「裁かるゝジャンヌ」:1世紀近く前のザ・名作 #裁かるゝジャンヌ #裁かるるジャンヌ #カールテオドアドライヤー
映画史上に名高い『裁かるゝジャンヌ』(1928年)を、シアター・イメージフォラムの特集上映「奇跡の映画 カール・テオドア・ドライヤー セレクション」で初めて観ました。モノクロ・スタンダードサイズのサイレント映画です(今回上映されるのは2015年のデジタル修復版。荘厳なパイプオルガンの音楽もついています)。
やっぱりこれは、凄いですね。とにかくひたすら顔のクロースアップづくし。多くがジャンヌのアップですが、審問官たちのアップもあります。ジャンヌの顔演技は確かにサイレント的な大仰さがあるのですが、悲しみ、動揺、驚愕、怒り、絶望、恐怖、信念などをダイレクトに感じさせ、観る者の心情を同化させるような効果を生んでいます。そこに合わせて、パイプオルガンが大迫力でジャーン!とかぶって来ます。ベタですけど、わかりやすいのです。

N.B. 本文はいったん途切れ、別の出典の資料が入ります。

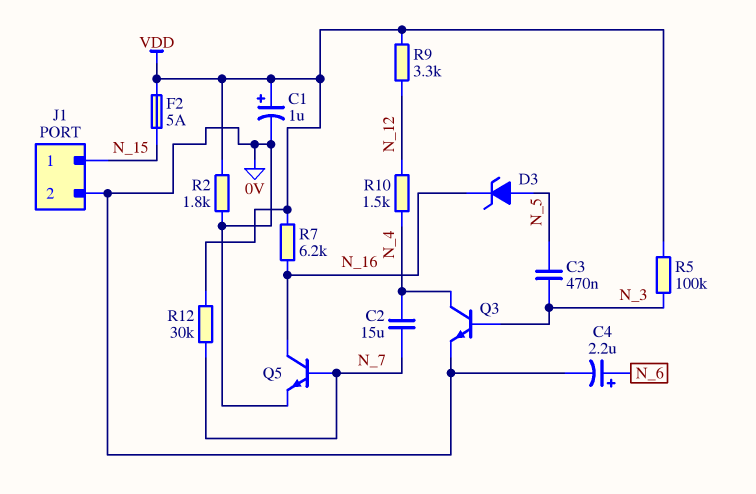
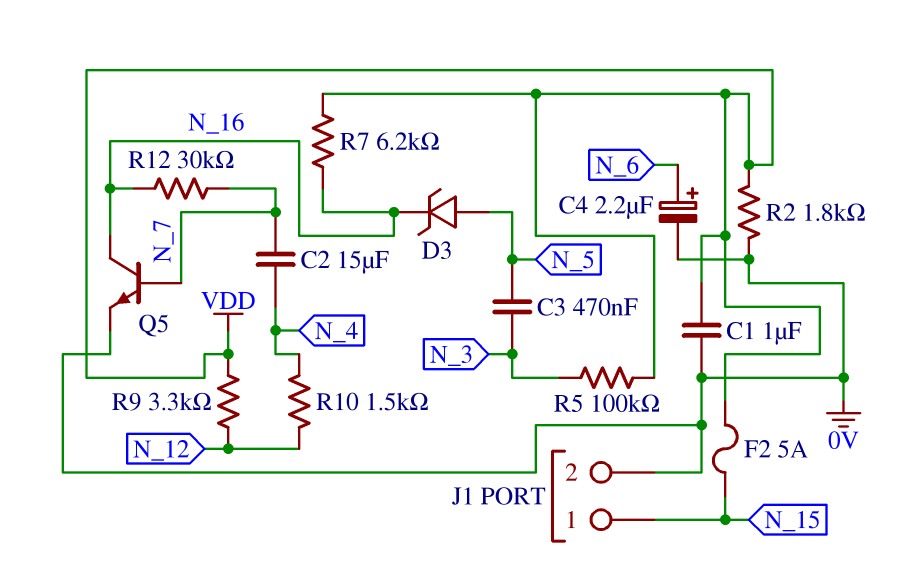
C1: 1uF (plus VDD, minus 0V) -> 1uF (0V, VDD)
Q3: NPN (B N_3, C N_4, E 0V) -> none
R12: 30k (N_7, VDD) -> 30k (N_7, N_16)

先日観た『ジャンヌ』(2019年/ブリュノ・デュモン監督)の時にも思いましたが、裁判の原則を無視した教会権力の暴走でありますし、ひどいもんです。典型的な魔女裁判です。でも、この構図は現代にも通用するものです(例えば、『それでもボクはやってない』や『水俣曼荼羅』にも一脈通じるものがあります)。そして自分たちの宗教と異なるものを、異教、邪教として弾圧したり攻撃したりすることが、今に至るも戦争や紛争のもととなっているという事実を、改めて考えさせてくれるものでもあります。
(『ジャンヌ』のレビューはこちら ↓ )
「ジャネット」「ジャンヌ」:珍妙/良質な2部作 #ジャネット #ジャンヌ #映画ジャネットとジャンヌ #ジャンヌダルク: 大江戸時夫の東京温度 (cocolog-nifty.com)
火刑に処せられたジャンヌが黒焦げになって崩れ落ちるところまでを(下品な描き方ではありませんが)きっちり描いたあたり、こちらも粛然とさせられる感覚があります。100年近く前の公開時には、かなりショッキングな描写だったのではないでしょうか。 とにかく何もかもが直球。それがこの映画の強さとなっているのです。